[[ THE DATA, beginning ]]

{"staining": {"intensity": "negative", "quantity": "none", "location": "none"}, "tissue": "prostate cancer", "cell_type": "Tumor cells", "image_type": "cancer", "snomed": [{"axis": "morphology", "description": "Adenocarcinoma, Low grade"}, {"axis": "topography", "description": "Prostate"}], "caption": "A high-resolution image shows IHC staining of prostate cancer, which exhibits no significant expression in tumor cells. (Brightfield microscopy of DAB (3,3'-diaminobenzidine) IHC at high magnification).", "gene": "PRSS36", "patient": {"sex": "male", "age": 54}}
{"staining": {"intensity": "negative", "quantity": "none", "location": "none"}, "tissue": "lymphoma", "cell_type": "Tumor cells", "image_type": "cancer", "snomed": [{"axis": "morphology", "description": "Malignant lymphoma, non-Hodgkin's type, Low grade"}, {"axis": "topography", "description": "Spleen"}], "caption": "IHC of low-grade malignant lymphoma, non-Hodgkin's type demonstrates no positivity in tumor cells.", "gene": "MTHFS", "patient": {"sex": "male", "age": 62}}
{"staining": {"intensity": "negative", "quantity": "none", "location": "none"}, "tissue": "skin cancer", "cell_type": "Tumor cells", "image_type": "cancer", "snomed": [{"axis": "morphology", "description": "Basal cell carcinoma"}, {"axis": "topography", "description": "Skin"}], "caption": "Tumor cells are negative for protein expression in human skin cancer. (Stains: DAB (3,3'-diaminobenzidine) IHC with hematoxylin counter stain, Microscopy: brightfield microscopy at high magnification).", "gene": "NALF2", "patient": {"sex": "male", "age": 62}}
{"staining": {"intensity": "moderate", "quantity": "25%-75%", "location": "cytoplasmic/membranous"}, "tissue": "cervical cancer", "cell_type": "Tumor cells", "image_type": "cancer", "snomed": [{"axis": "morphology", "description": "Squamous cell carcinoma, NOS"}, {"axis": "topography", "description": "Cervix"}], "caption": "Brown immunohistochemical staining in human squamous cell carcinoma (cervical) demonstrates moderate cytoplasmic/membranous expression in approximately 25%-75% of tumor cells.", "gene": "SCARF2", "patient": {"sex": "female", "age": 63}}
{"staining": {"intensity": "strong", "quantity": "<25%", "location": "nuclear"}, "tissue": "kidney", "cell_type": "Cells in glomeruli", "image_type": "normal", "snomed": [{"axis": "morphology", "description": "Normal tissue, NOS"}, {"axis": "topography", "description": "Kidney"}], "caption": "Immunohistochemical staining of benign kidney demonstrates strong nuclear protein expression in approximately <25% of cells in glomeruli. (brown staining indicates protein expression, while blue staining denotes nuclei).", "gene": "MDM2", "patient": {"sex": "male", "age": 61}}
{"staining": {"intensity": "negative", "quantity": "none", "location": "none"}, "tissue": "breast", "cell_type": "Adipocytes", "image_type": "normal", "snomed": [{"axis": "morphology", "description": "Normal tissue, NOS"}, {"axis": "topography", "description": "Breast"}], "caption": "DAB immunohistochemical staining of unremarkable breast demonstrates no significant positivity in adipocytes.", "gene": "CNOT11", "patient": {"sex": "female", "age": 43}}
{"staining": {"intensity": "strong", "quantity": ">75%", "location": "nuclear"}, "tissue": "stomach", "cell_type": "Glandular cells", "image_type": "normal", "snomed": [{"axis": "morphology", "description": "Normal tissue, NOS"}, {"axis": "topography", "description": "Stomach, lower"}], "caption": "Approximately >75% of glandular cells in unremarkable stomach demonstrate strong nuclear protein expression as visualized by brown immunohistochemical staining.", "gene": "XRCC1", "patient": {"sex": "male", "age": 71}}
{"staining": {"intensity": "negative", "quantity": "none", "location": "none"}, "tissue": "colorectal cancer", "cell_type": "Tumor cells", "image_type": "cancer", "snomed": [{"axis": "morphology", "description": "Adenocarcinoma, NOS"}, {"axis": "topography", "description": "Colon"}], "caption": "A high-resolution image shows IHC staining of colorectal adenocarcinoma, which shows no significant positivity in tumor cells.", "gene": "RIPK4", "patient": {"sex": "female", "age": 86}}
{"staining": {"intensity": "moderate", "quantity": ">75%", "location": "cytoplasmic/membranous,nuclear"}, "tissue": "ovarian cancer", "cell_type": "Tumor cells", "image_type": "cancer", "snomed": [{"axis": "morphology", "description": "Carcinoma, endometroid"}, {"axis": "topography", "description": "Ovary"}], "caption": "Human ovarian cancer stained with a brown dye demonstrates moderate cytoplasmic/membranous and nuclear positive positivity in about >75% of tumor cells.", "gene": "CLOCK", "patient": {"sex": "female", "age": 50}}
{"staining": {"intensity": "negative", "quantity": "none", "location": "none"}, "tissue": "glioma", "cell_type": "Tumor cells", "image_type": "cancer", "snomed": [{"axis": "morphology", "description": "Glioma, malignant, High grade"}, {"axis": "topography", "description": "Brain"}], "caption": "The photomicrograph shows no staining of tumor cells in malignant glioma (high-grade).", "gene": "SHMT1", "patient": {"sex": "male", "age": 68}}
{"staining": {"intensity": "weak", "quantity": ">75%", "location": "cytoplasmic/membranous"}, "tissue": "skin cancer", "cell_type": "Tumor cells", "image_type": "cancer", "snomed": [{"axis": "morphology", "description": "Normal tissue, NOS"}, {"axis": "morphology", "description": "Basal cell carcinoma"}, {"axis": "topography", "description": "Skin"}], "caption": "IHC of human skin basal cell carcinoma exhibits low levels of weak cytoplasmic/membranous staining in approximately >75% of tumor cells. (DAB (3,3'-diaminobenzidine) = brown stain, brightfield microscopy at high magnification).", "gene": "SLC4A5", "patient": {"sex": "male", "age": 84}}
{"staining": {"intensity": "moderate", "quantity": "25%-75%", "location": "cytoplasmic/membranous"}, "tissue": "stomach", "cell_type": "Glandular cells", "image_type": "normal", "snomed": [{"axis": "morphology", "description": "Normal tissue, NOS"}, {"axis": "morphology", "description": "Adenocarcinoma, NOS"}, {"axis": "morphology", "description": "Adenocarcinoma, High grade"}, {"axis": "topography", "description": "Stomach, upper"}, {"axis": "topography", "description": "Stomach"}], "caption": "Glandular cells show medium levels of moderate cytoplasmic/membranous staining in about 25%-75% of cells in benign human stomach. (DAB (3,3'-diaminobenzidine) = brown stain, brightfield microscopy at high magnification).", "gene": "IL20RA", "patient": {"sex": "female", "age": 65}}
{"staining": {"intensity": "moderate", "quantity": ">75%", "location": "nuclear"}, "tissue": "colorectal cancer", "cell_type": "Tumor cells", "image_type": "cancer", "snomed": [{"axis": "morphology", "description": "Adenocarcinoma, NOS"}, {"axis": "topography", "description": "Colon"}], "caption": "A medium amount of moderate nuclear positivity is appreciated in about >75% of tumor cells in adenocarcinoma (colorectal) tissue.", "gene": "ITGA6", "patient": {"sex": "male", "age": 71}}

[[ THE DATA, end ]]

TASK OBJECTIVE: For the word "exhibits", count the lines of the records above that hold it and state only that count.

ANSWER SECTION: 2